いつだか、スマホを隠れてみてたことがあったよね。


彼は食器を洗う私にそう言った。
心の底からゾッとして、持っていたコップを落とした。
黒歴史と言ってもいい。私がどうしようもなかった頃。
彼のスマホを見ようと躍起になっていたことがある。


「そんなことあったっけ?」
動揺を明らかに隠せていないにも関わらず、支離滅裂なごまかし方をした。

「あったよ、結局未遂だったからもう全然気にしてないけど(笑)」
「こわ、確かにあった気がする。やばいね私」
「そうだね(笑)そんなこともあったよね」


なぜだか彼は楽しそうだった。末恐ろしいが、怒りを笑顔でごまかすような男じゃないのはよく知っている。素直に昔話に花を咲かせていることを楽しんでいるのだ。

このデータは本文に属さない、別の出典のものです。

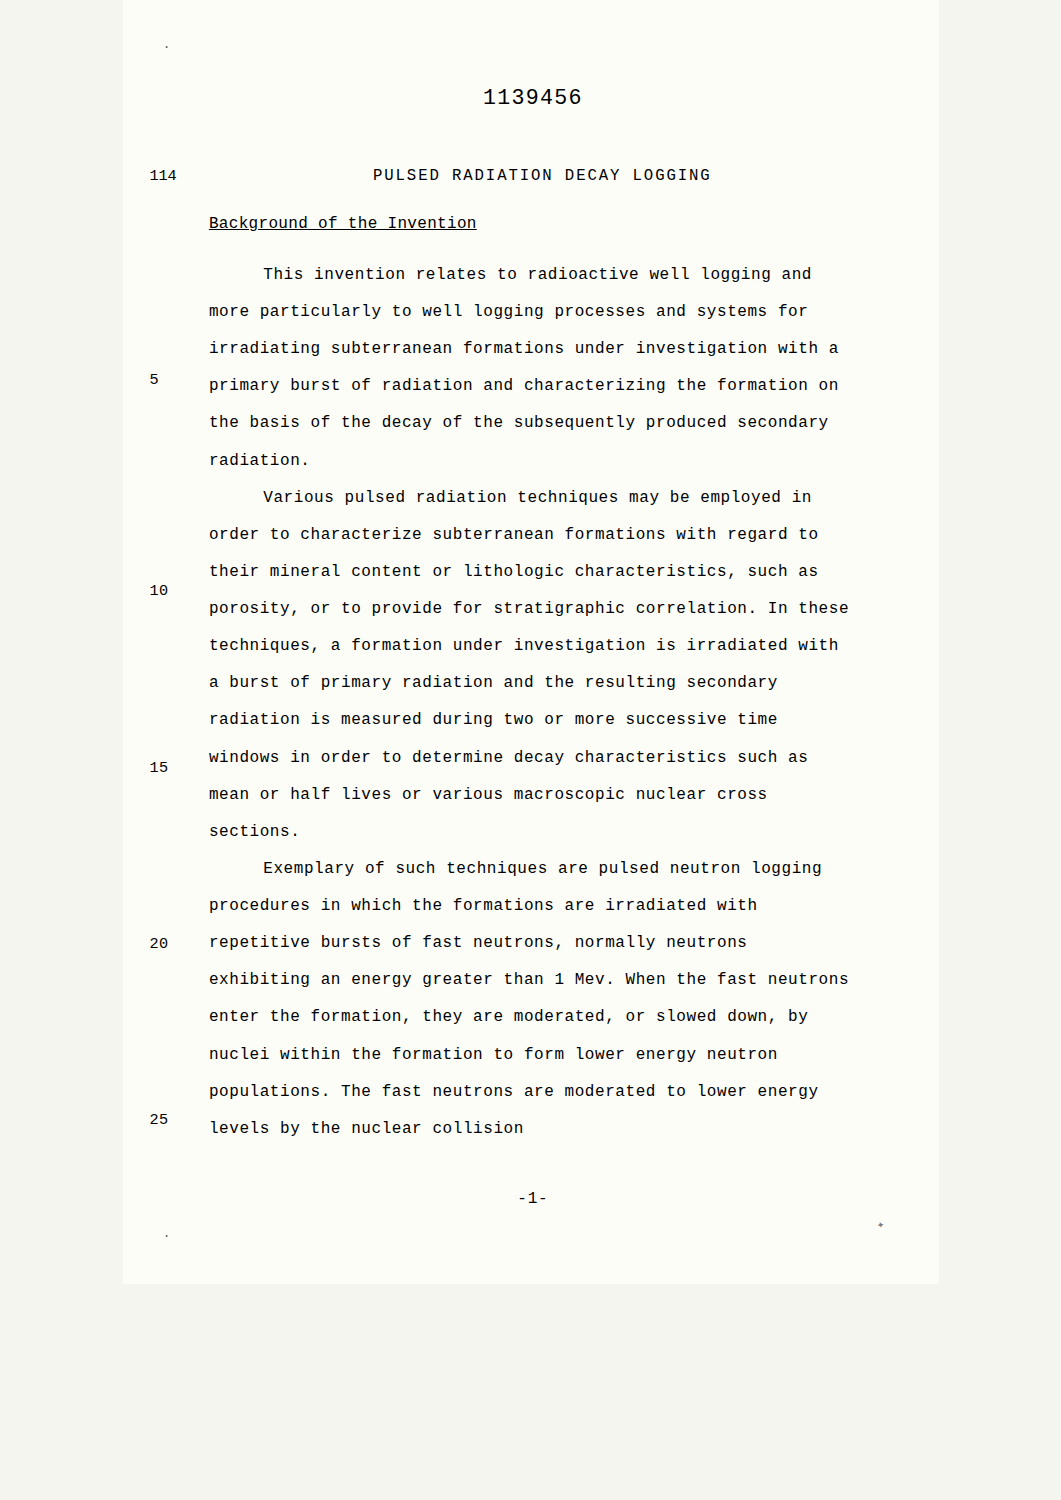·
·
1139456
114
PULSED RADIATION DECAY LOGGING
Background of the Invention
0 0 0 5 0 0 0 0 0 10 0 0 0 0 15 0 0 0 0 20 0 0 0 0 25
This invention relates to radioactive well logging and more particularly to well logging processes and systems for irradiating subterranean formations under investigation with a primary burst of radiation and characterizing the formation on the basis of the decay of the subsequently produced secondary radiation.
Various pulsed radiation techniques may be employed in order to characterize subterranean formations with regard to their mineral content or lithologic characteristics, such as porosity, or to provide for stratigraphic correlation. In these techniques, a formation under investigation is irradiated with a burst of primary radiation and the resulting secondary radiation is measured during two or more successive time windows in order to determine decay characteristics such as mean or half lives or various macroscopic nuclear cross sections.
Exemplary of such techniques are pulsed neutron logging procedures in which the formations are irradiated with repetitive bursts of fast neutrons, normally neutrons exhibiting an energy greater than 1 Mev. When the fast neutrons enter the formation, they are moderated, or slowed down, by nuclei within the formation to form lower energy neutron populations. The fast neutrons are moderated to lower energy levels by the nuclear collision
-1-
✦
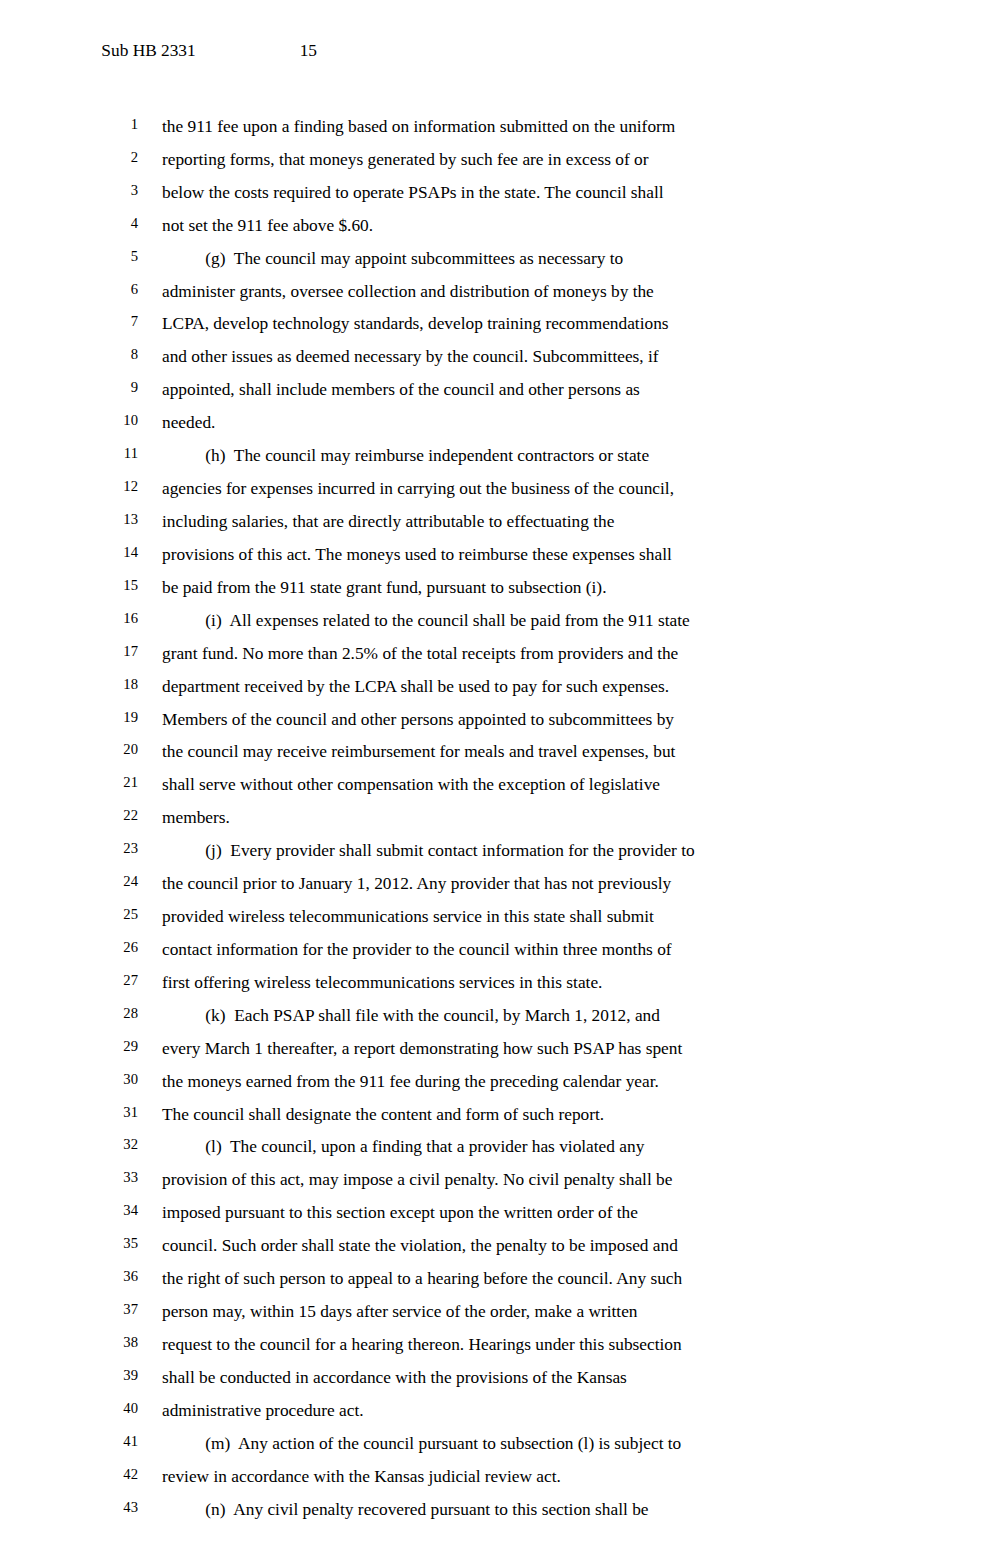Sub HB 2331 15
the 911 fee upon a finding based on information submitted on the uniform
reporting forms, that moneys generated by such fee are in excess of or
below the costs required to operate PSAPs in the state. The council shall
not set the 911 fee above $.60.
(g) The council may appoint subcommittees as necessary to
administer grants, oversee collection and distribution of moneys by the
LCPA, develop technology standards, develop training recommendations
and other issues as deemed necessary by the council. Subcommittees, if
appointed, shall include members of the council and other persons as
needed.
(h) The council may reimburse independent contractors or state
agencies for expenses incurred in carrying out the business of the council,
including salaries, that are directly attributable to effectuating the
provisions of this act. The moneys used to reimburse these expenses shall
be paid from the 911 state grant fund, pursuant to subsection (i).
(i) All expenses related to the council shall be paid from the 911 state
grant fund. No more than 2.5% of the total receipts from providers and the
department received by the LCPA shall be used to pay for such expenses.
Members of the council and other persons appointed to subcommittees by
the council may receive reimbursement for meals and travel expenses, but
shall serve without other compensation with the exception of legislative
members.
(j) Every provider shall submit contact information for the provider to
the council prior to January 1, 2012. Any provider that has not previously
provided wireless telecommunications service in this state shall submit
contact information for the provider to the council within three months of
first offering wireless telecommunications services in this state.
(k) Each PSAP shall file with the council, by March 1, 2012, and
every March 1 thereafter, a report demonstrating how such PSAP has spent
the moneys earned from the 911 fee during the preceding calendar year.
The council shall designate the content and form of such report.
(l) The council, upon a finding that a provider has violated any
provision of this act, may impose a civil penalty. No civil penalty shall be
imposed pursuant to this section except upon the written order of the
council. Such order shall state the violation, the penalty to be imposed and
the right of such person to appeal to a hearing before the council. Any such
person may, within 15 days after service of the order, make a written
request to the council for a hearing thereon. Hearings under this subsection
shall be conducted in accordance with the provisions of the Kansas
administrative procedure act.
(m) Any action of the council pursuant to subsection (l) is subject to
review in accordance with the Kansas judicial review act.
(n) Any civil penalty recovered pursuant to this section shall be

(動揺する私をみて笑っているのかもしれないが)


懐かしいね、君の前の家の頃だっけ。
あの頃はよく遊びに行ったっけ。
そうそう、そうだったね。
あの家の近くのデニーズにはよくお世話になったなあ。


彼の前の家にも、遊びに行ったときのことも、
デニーズにお世話になっていたことも、
当時の君をずっと苦しめていたと思っていた。


「懐かしいね」

そういう君が笑っていた。
思い出すだけでどれだけ苦しくなるだろうか。


いつか、「君のことが好きな今」を、

君と笑いあえる日が来るのかな。